When you think you've seen it all, malware authors always find a way to impress you.
Today's "that's clever!" moment comes courtesy of a criminal group that's been spreading a new version of the Zeus Panda banking trojan since June, this year.
Instead of relying on old techniques of malvertising and spam campaigns, this group has taken a novel approach, never before seen in the distribution of banking trojans. Black-hat SEO, for the win! This Zeus Panda group decided to rely on a network of hacked websites, on which they inserted carefully chosen keywords in new pages or hid the keywords inside existing pages. The group leveraged the favorable Google SERP (Search Engine Results Pages) ranking of the hacked sites to position these malicious pages at the top of Google search results for specific queries related to online banking and personal finances.

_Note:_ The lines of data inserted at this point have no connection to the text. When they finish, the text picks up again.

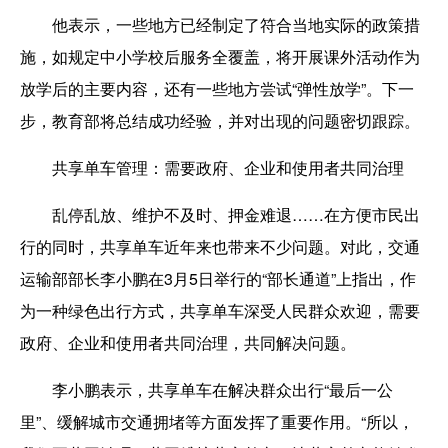
他表示，一些地方已经制定了符合当地实际的政策措
施，如规定中小学校后服务全覆盖，将开展课外活动作为
放学后的主要内容，还有一些地方尝试“弹性放学”。下一
步，教育部将总结成功经验，并对出现的问题密切跟踪。
共享单车管理：需要政府、企业和使用者共同治理
乱停乱放、维护不及时、押金难退……在方便市民出
行的同时，共享单车近年来也带来不少问题。对此，交通
运输部部长李小鹏在3月5日举行的“部长通道”上指出，作
为一种绿色出行方式，共享单车深受人民群众欢迎，需要
政府、企业和使用者共同治理，共同解决问题。
李小鹏表示，共享单车在解决群众出行“最后一公
里”、缓解城市交通拥堵等方面发挥了重要作用。“所以，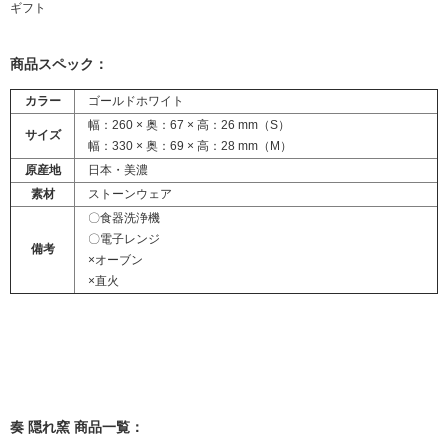
ギフト
商品スペック：
カラー
ゴールドホワイト
幅：260 × 奥：67 × 高：26 mm（S）
サイズ
幅：330 × 奥：69 × 高：28 mm（M）
原産地
日本・美濃
素材
ストーンウェア
〇食器洗浄機
〇電子レンジ
備考
×オーブン
×直火
奏 隠れ窯 商品一覧：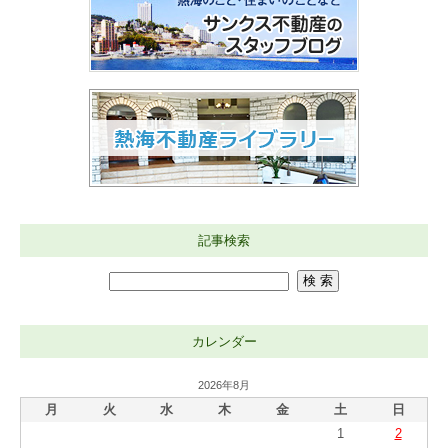
記事検索
カレンダー
2026年8月
月
火
水
木
金
土
日
1
2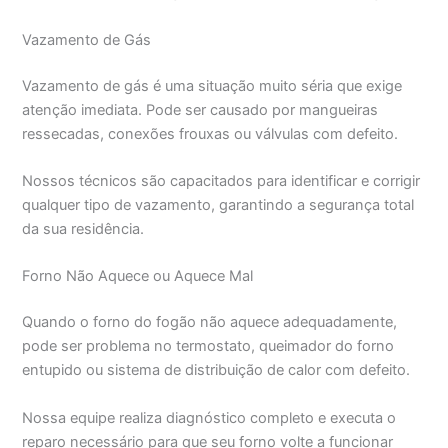
Vazamento de Gás
Vazamento de gás é uma situação muito séria que exige
atenção imediata. Pode ser causado por mangueiras
ressecadas, conexões frouxas ou válvulas com defeito.
Nossos técnicos são capacitados para identificar e corrigir
qualquer tipo de vazamento, garantindo a segurança total
da sua residência.
Forno Não Aquece ou Aquece Mal
Quando o forno do fogão não aquece adequadamente,
pode ser problema no termostato, queimador do forno
entupido ou sistema de distribuição de calor com defeito.
Nossa equipe realiza diagnóstico completo e executa o
reparo necessário para que seu forno volte a funcionar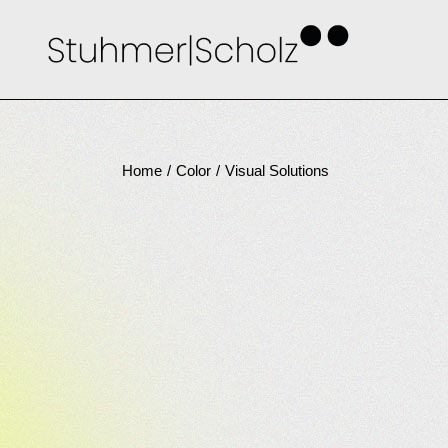
Skip
to
the
content
Home
Color
Visual Solutions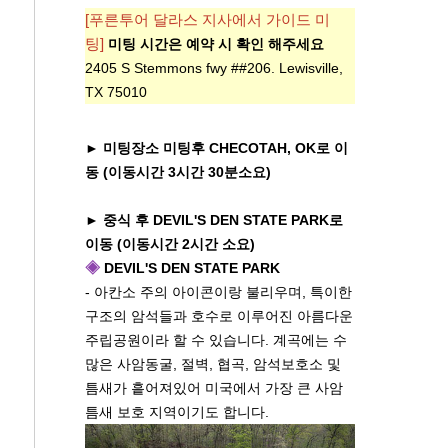
[푸른투어 달라스 지사에서 가이드 미
팅
]
미팅 시간은 예약 시 확인 해주세요
2405 S Stemmons fwy ##206. Lewisville,
TX 75010
► 미팅장소 미팅후 CHECOTAH, OK로 이
동 (이동시간 3시간 30분소요)
► 중식 후 DEVIL'S DEN STATE PARK로
이동 (이동시간 2시간 소요)
◈
DEVIL'S DEN STATE PARK
- 아칸소 주의 아이콘이랑 불리우며, 특이한
구조의 암석들과 호수로 이루어진 아름다운
주립공원이라 할 수 있습니다. 계곡에는 수
많은 사암동굴, 절벽, 협곡, 암석보호소 및
틈새가 흩어져있어 미국에서 가장 큰 사암
틈새 보호 지역이기도 합니다.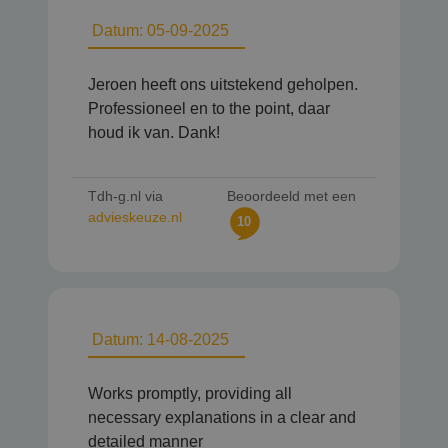
Datum: 05-09-2025
Jeroen heeft ons uitstekend geholpen.
Professioneel en to the point, daar
houd ik van. Dank!
Tdh-g.nl via
Beoordeeld met een
advieskeuze.nl
10
Datum: 14-08-2025
Works promptly, providing all
necessary explanations in a clear and
detailed manner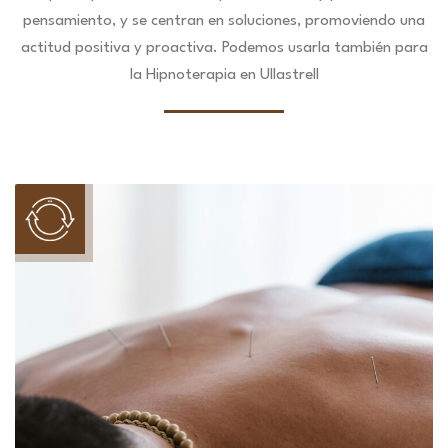
pensamiento, y se centran en soluciones, promoviendo una
actitud positiva y proactiva. Podemos usarla también para
la Hipnoterapia en Ullastrell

Malware group combines SEO spam and malvertising
This tangled chain of URL redirections is specific to malvertising campaigns that jolt users from sites running tainted ads to exploit kits, tech support scams, or fake software updaters.
The Zeus Panda group basically combined SEO spam botnets (made up of hacked sites hiding secret keywords that boost the SEO reputation of other sites) with a classic malvertising-to-exploit-kit redirection chain.
The Word document users got would be identical to the one someone would get if they received it via a spam email. The only difference would be how they got it, but not what was inside.
Group pushed new Zeus Panda banking trojan version
The Word file still relies on users enabling macro execution, which starts a series of hidden scripts that install a new variant of the Zeus Panda banking trojan, previously analyzed by the G Data crew here.
Cisco Talos — who discovered this hybrid SEO-malvertising Zeus Panda distribution campaign taking place over the summer — has also released a report with technical details about the distribution campaign, the Google search queries for which malicious pages showed up, and extra details on the new Zeus Panda variant.
"The overall configuration and operation of the infrastructure used to distribute this malware was interesting as it did not rely on distribution methods that Talos regularly sees being used for the distribution of malware," Talos wrote in its report. "This is another example of how attackers regularly refine and change their techniques and illustrates why ongoing consumption of threat intelligence is essential for ensuring that organizations remain protected against new threats over time."